Exercise description: From the first line of the data below through the line holding "3: (973, 314, 0.36)", output each line exactly and leave the pictures out.

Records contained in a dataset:
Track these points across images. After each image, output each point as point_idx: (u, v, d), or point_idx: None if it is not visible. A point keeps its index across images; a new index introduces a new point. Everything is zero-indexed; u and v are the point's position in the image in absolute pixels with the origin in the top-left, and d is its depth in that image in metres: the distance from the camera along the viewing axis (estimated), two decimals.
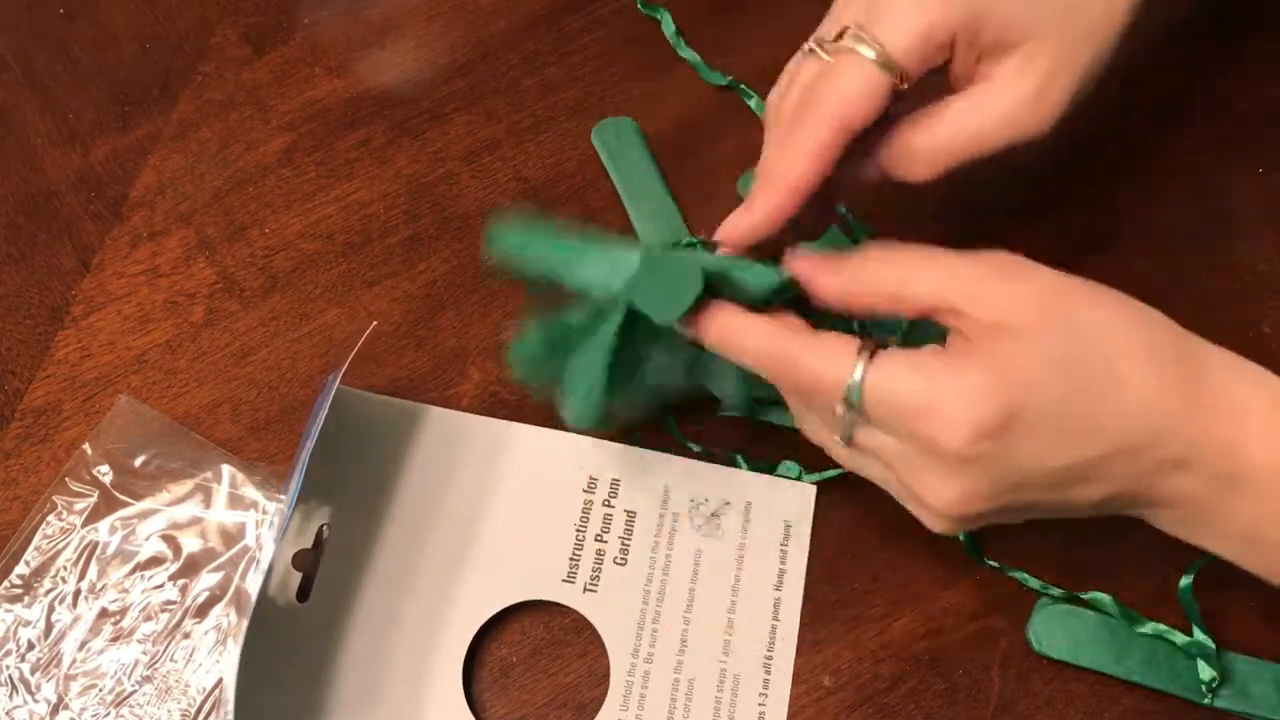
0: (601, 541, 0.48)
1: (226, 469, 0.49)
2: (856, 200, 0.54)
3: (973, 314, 0.36)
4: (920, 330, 0.46)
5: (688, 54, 0.58)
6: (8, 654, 0.46)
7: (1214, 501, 0.37)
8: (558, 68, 0.58)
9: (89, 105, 0.57)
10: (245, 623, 0.42)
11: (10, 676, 0.46)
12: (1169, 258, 0.54)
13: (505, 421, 0.50)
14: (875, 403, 0.37)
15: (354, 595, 0.47)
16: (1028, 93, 0.40)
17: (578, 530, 0.48)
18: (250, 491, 0.49)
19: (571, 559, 0.48)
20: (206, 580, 0.47)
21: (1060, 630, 0.47)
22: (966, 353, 0.36)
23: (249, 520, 0.48)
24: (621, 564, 0.48)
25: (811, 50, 0.41)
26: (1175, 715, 0.46)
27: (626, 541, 0.48)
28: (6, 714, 0.45)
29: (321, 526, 0.47)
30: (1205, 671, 0.45)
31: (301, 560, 0.47)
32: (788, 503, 0.49)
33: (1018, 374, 0.35)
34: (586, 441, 0.50)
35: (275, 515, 0.48)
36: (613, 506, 0.49)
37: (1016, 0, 0.40)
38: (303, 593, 0.46)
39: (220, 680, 0.46)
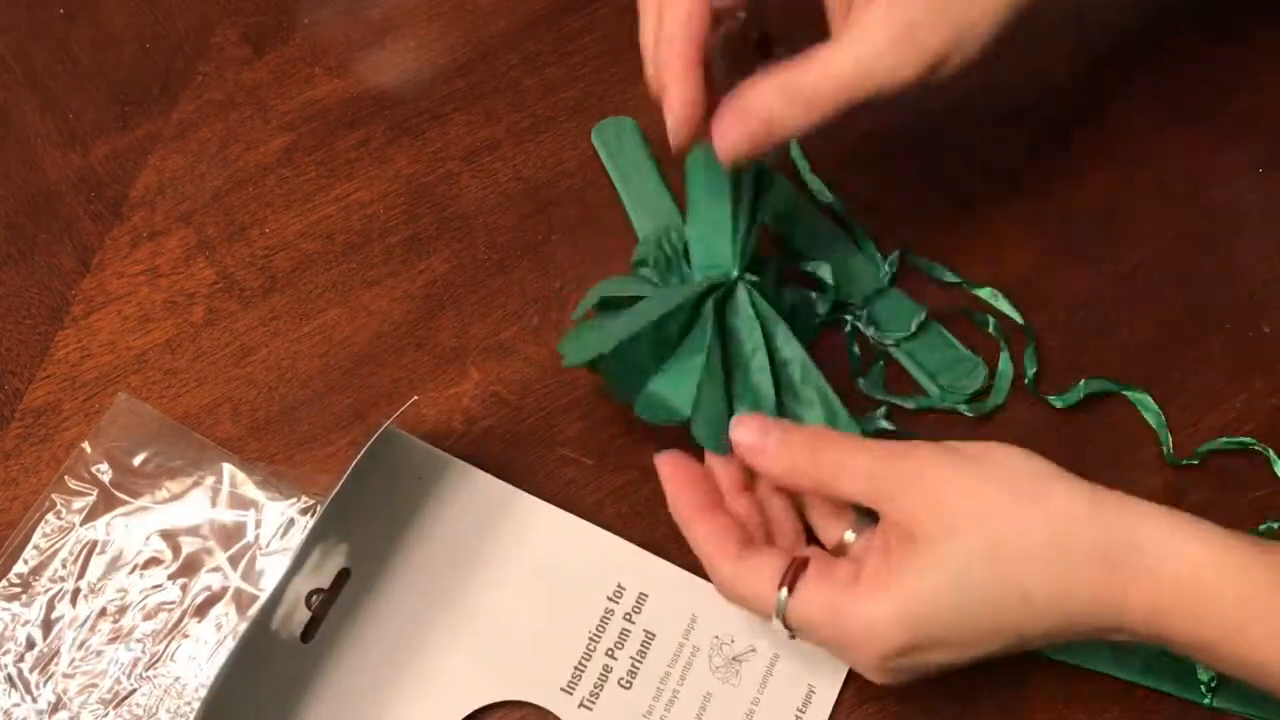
0: (611, 657, 0.46)
1: (226, 468, 0.49)
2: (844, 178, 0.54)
3: (891, 517, 0.39)
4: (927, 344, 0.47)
5: None
6: (6, 653, 0.46)
7: (1147, 637, 0.38)
8: (558, 68, 0.58)
9: (89, 105, 0.57)
10: (238, 641, 0.41)
11: (9, 675, 0.46)
12: (1169, 258, 0.54)
13: (544, 503, 0.48)
14: (800, 627, 0.40)
15: (350, 651, 0.45)
16: (884, 43, 0.41)
17: (591, 638, 0.46)
18: (250, 490, 0.49)
19: (576, 668, 0.45)
20: (206, 580, 0.47)
21: None
22: (877, 575, 0.39)
23: (249, 519, 0.48)
24: (626, 687, 0.45)
25: None
26: (1175, 715, 0.46)
27: (638, 664, 0.46)
28: (4, 713, 0.45)
29: (342, 570, 0.46)
30: (1205, 671, 0.45)
31: (314, 598, 0.46)
32: (818, 665, 0.46)
33: (921, 599, 0.38)
34: (625, 545, 0.47)
35: (282, 519, 0.48)
36: (633, 622, 0.46)
37: None
38: (308, 632, 0.45)
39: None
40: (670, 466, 0.44)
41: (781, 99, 0.41)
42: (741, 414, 0.44)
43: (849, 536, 0.42)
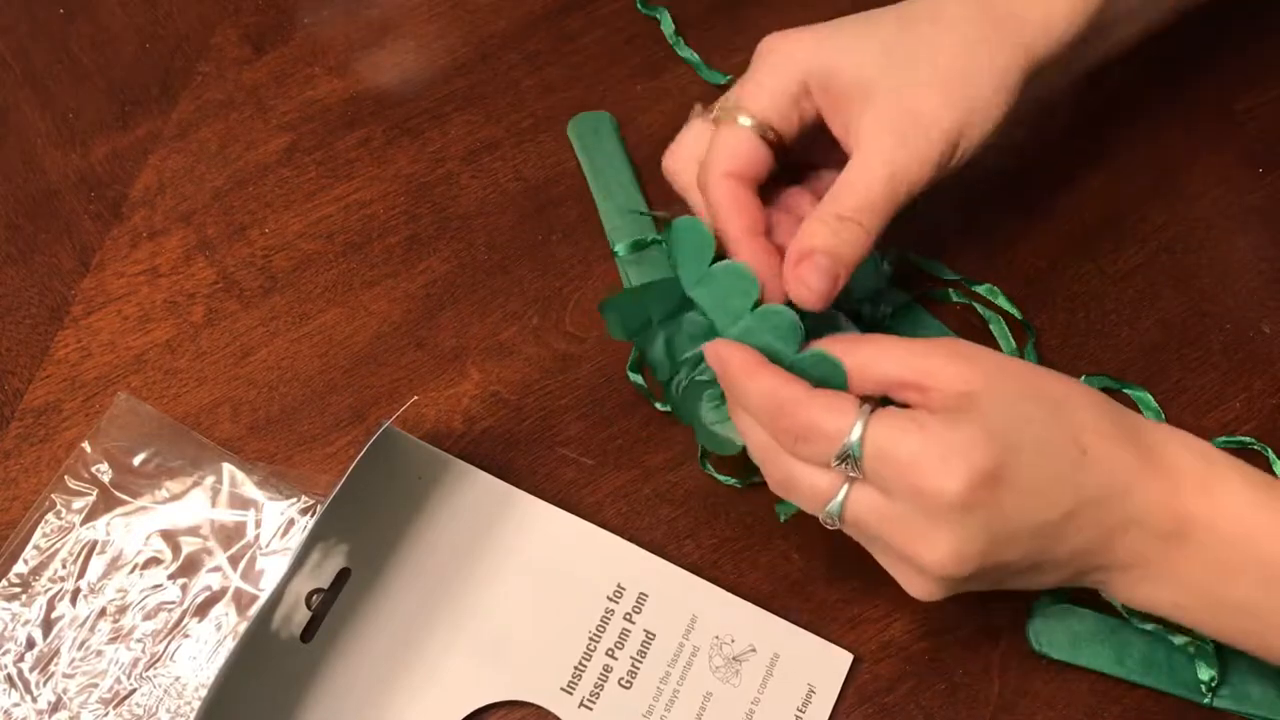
0: (612, 657, 0.46)
1: (226, 468, 0.49)
2: None
3: (937, 387, 0.38)
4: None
5: (687, 53, 0.58)
6: (6, 653, 0.46)
7: (1162, 559, 0.39)
8: (558, 68, 0.58)
9: (89, 105, 0.57)
10: (239, 640, 0.41)
11: (9, 675, 0.46)
12: (1169, 258, 0.54)
13: (544, 503, 0.48)
14: (874, 455, 0.38)
15: (350, 651, 0.45)
16: (893, 139, 0.42)
17: (591, 639, 0.46)
18: (250, 490, 0.49)
19: (577, 668, 0.46)
20: (206, 580, 0.47)
21: (1060, 630, 0.47)
22: (953, 411, 0.38)
23: (249, 519, 0.48)
24: (626, 687, 0.45)
25: (700, 118, 0.45)
26: (1175, 715, 0.46)
27: (638, 664, 0.46)
28: (4, 712, 0.45)
29: (342, 570, 0.46)
30: (1205, 671, 0.45)
31: (314, 597, 0.46)
32: (818, 664, 0.46)
33: (1007, 431, 0.37)
34: (625, 545, 0.47)
35: (282, 519, 0.48)
36: (633, 622, 0.46)
37: (858, 52, 0.43)
38: (308, 631, 0.45)
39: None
40: (722, 344, 0.43)
41: (837, 235, 0.42)
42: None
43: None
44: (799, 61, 0.43)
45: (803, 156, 0.46)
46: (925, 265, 0.53)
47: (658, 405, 0.50)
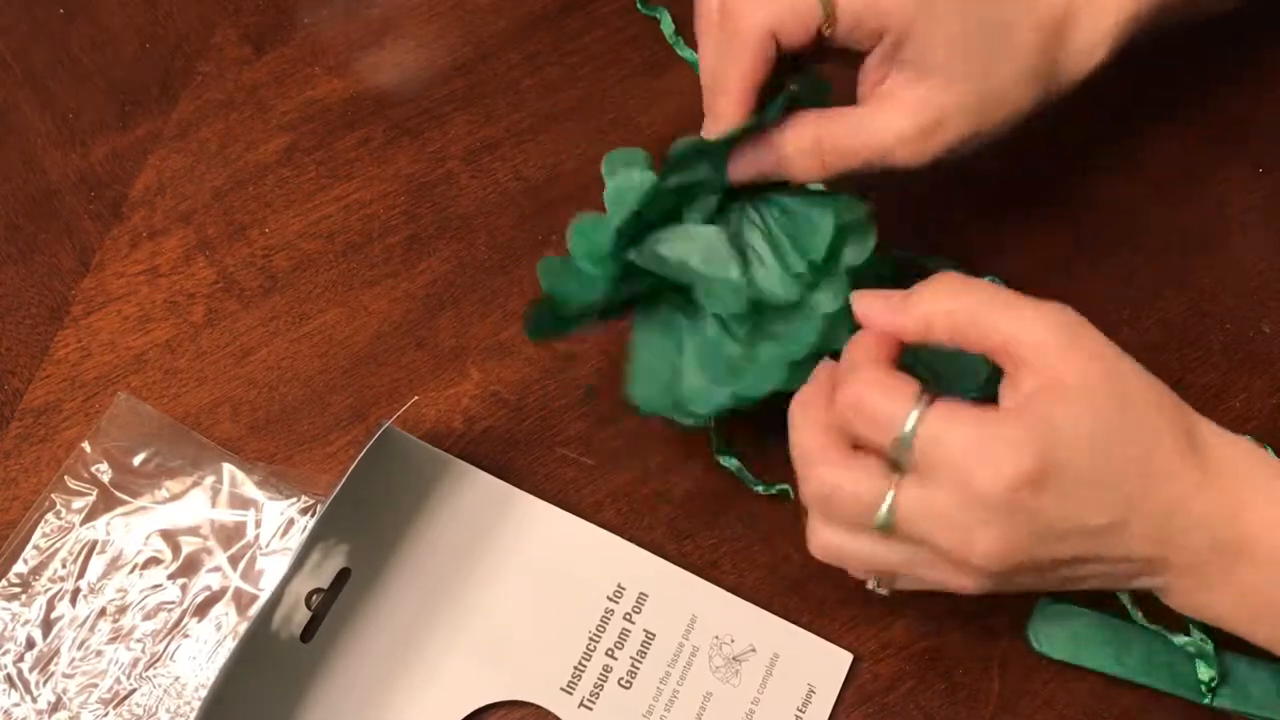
0: (611, 657, 0.46)
1: (226, 468, 0.49)
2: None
3: (1036, 365, 0.38)
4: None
5: (687, 53, 0.58)
6: (6, 653, 0.46)
7: (1220, 570, 0.38)
8: (558, 68, 0.58)
9: (89, 105, 0.57)
10: (239, 640, 0.41)
11: (9, 675, 0.46)
12: (1169, 258, 0.54)
13: (544, 503, 0.48)
14: (926, 443, 0.38)
15: (350, 651, 0.45)
16: (913, 130, 0.43)
17: (591, 638, 0.46)
18: (250, 490, 0.49)
19: (576, 668, 0.46)
20: (206, 580, 0.47)
21: (1060, 630, 0.47)
22: (1017, 406, 0.38)
23: (249, 519, 0.48)
24: (626, 687, 0.45)
25: None
26: (1175, 715, 0.46)
27: (638, 664, 0.46)
28: (4, 712, 0.45)
29: (342, 570, 0.46)
30: (1205, 671, 0.45)
31: (314, 597, 0.46)
32: (818, 664, 0.46)
33: (1061, 434, 0.37)
34: (625, 545, 0.47)
35: (282, 519, 0.48)
36: (633, 622, 0.46)
37: (948, 36, 0.42)
38: (308, 631, 0.45)
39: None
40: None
41: (801, 147, 0.43)
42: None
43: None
44: (903, 4, 0.42)
45: None
46: (925, 262, 0.53)
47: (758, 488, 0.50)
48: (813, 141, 0.43)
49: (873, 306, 0.41)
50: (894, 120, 0.43)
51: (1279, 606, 0.39)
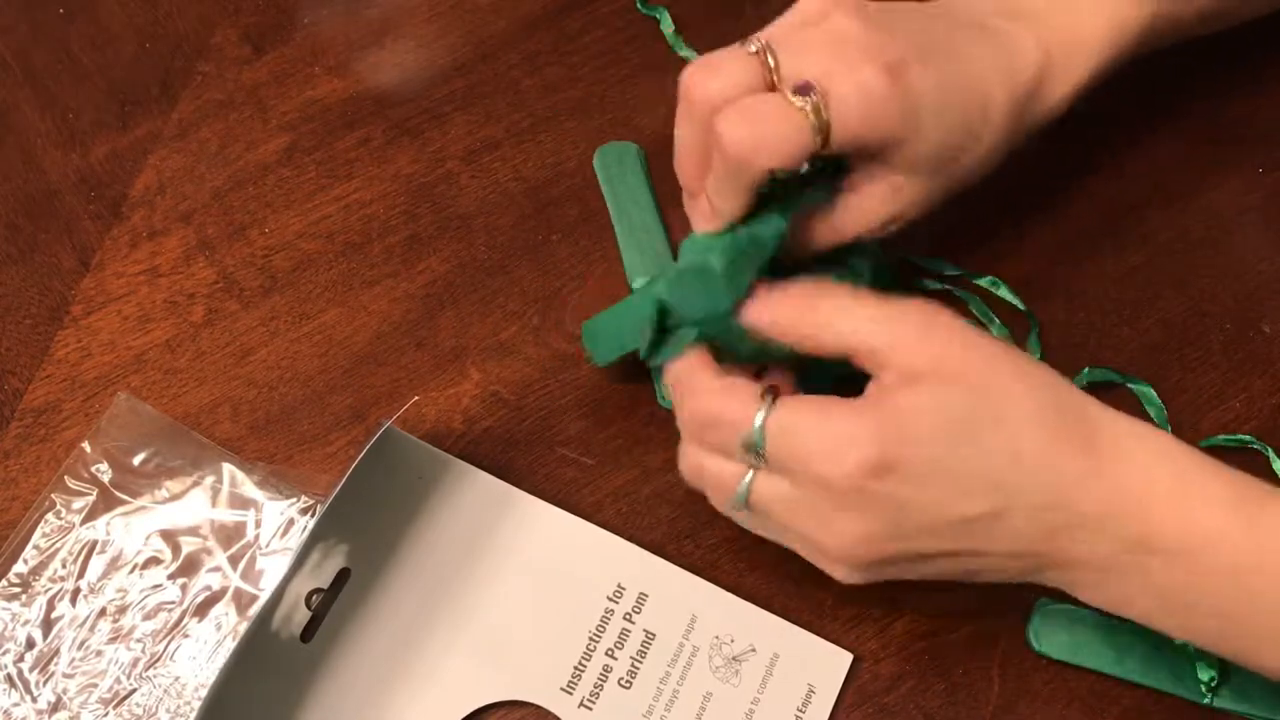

Response:
Track these points across images. After each image, output each point as point_idx: (u, v, d), or point_idx: None if it is not visible. A point keeps its index across images; a new index introduces a new point. Everything is zero-indexed; u and v are the point's position in the image in absolute pixels with the origin in the top-left, and d is its depth in that image in metres: the distance from the camera along the viewing axis (estimated), two decimals.
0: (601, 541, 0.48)
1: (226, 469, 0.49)
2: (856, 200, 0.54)
3: (973, 314, 0.36)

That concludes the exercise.